Environment

The new wastewater treatment and water reuse plant will be completed by early 2025.

The new wastewater treatment and water reuse plant will be completed by early 2025.

Cannon Artes builds mega wastewater plant in Qatar

01 December 2024

Cannon Artes is currently building a large-scale, advanced wastewater treatment and water reuse plant for a gigantic polyolefin complex in Qatar, which will recover and reuse nearly 80 per cent of the effluent water.

The facility will cater to the water recovery needs of the plant, which is one of the top three petrochemical complexes in the Middle East. It will treat up to 25,000 cu m a day of effluent water and cooling-tower blowdown water.
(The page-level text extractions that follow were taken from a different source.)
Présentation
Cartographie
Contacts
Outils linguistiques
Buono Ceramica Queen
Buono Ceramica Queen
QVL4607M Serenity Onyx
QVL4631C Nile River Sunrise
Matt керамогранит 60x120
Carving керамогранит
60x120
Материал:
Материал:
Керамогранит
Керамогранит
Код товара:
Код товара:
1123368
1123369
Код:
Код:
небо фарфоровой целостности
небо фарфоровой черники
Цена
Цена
With a recovery capacity of 780 cu m per hour, the facility is set up to minimise the discharge rate, adopting a ‘Near-Zero-Liquid-Discharge’ philosophy, which  greatly exceeds regulatory requirements.

“Cannon Artes was chosen as the supplier of choice earlier this year, due to our proven ability to deliver large-scale and complex industrial wastewater treatment solutions that meet the highest environmental and efficiency standards,” says Alessio Liati, Sales Director at Cannon Artes. “To give an idea of the project’s scale, the water treatment plant alone spans an area comparable to three football fields, with more than 1,600 reverse osmosis membranes, 360 ultrafiltration modules, and over 17,000 sq m of active Membrane BioReactor (MBR) membrane surface”.

The wastewater treatment and reuse plant facility is part of a nearly $2 billion project focused on building a new polyethylene plant featuring two polymerisation units, with an overall capacity approaching 2 million tons per year.

Utilising the most advanced membrane technologies, the plant manages two types of wastewater discharges: industrial effluents undergo biological treatment using Cannon Artes’ proprietary EmbioArt MBR while cooling water blowdown is treated and reused with ultrafiltration (UF) and reverse osmosis (RO) technologies. The total treatment capacity approaches 1,000 cu m per hour.

The scope also includes a 600-cu-m-per-hour remineralisation plant designed to increase pH and reduce recovered water corrosivity. Equipped with six advanced calcite filters, this facility raises the bar for industrial remineralisation technology.

All plant components are fully customised to fit the client’s specifications, including advanced technologies such as EmbioArt MBR, UF, and RO, and ensuring the highest efficient and environmentally sustainable water-reuse solutions currently available on the market.

Construction of the project began in August, with infrastructure expected to be completed by early 2025. Full mechanical completion is scheduled for Q4 2025.